The sound on this one is always loud. The one thing that permeates this film is the constant drone of the noise from outside the buildings. That is the soundtrack. The only music here is the occasionally tinny record player that squeaks out some old timey musak. It's enough to make you crazy, but I believe that was the intent -- to immerse you completely in this world.
Lynch has said before that he believes movies should be like the world we live in: not everything makes sense all the time. Things should happen at random and leave with no explanation whatsoever. This philosophy is well within this, which is his first feature film. It is equally clever, bizarre, and ridiculous. One the one hand, the pacing feels slow, but on the other, speeding it up would have blown some of the mood. On the one hand, the imagery doesn't make any sense at all and the mutant baby makes even less sense, but on the other hand, the film feels well constructed, so maybe it is beyond me to figure it out at the moment. Maybe I am so ensconsed in traditional storytelling that I'm unable to read something that is outside the box. I mean, I used storytelling techniques to decipher the big twist of Oldboy just because it was an inevitability within the plot given to that point. This one doesn't follow any rules at all, and maybe that does bug me.
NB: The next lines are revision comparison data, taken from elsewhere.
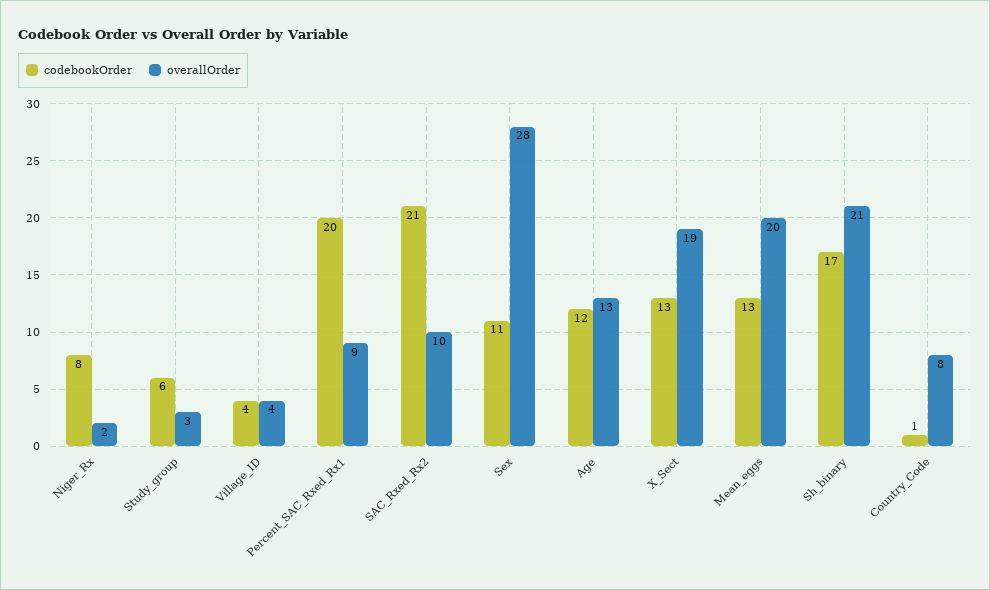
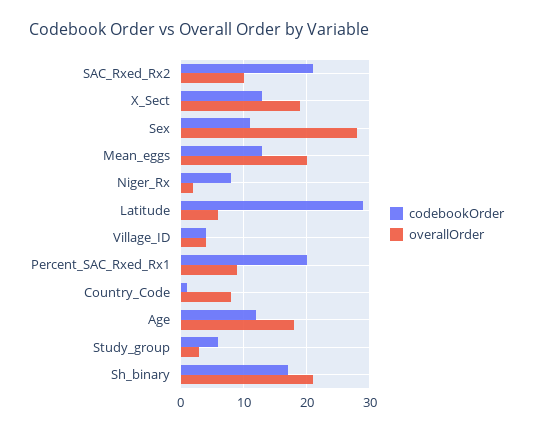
  {
    "codebookOrder": {
      "Niger_Rx": 8,
      "Study_group": 6,
      "Village_ID": 4,
      "Percent_SAC_Rxed_Rx1": 20,
      "SAC_Rxed_Rx2": 21,
      "Sex": 11,
      "Age": 12,
      "X_Sect": 13,
      "Mean_eggs": 13,
      "Sh_binary": 17,
-     "Country_Code": 1
+     "Country_Code": 1,
+     "Latitude": 29
    },
    "overallOrder": {
      "Niger_Rx": 2,
      "Study_group": 3,
      "Village_ID": 4,
      "Percent_SAC_Rxed_Rx1": 9,
      "SAC_Rxed_Rx2": 10,
      "Sex": 28,
-     "Age": 13,
+     "Age": 18,
      "X_Sect": 19,
      "Mean_eggs": 20,
      "Sh_binary": 21,
-     "Country_Code": 8
+     "Country_Code": 8,
+     "Latitude": 6
    }
  }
In the end, I can see this one going both ways. Like some of his other films, I want to watch it again someday to see if I can get more of it the second time around. It has something to it that I can't shake, and it is likely that feeling that makes this film better than it seems on the surface. After all, it is a rare Lynch film that can be taken at surface value, and this one definitely dosn't give you much on the proverbial surface.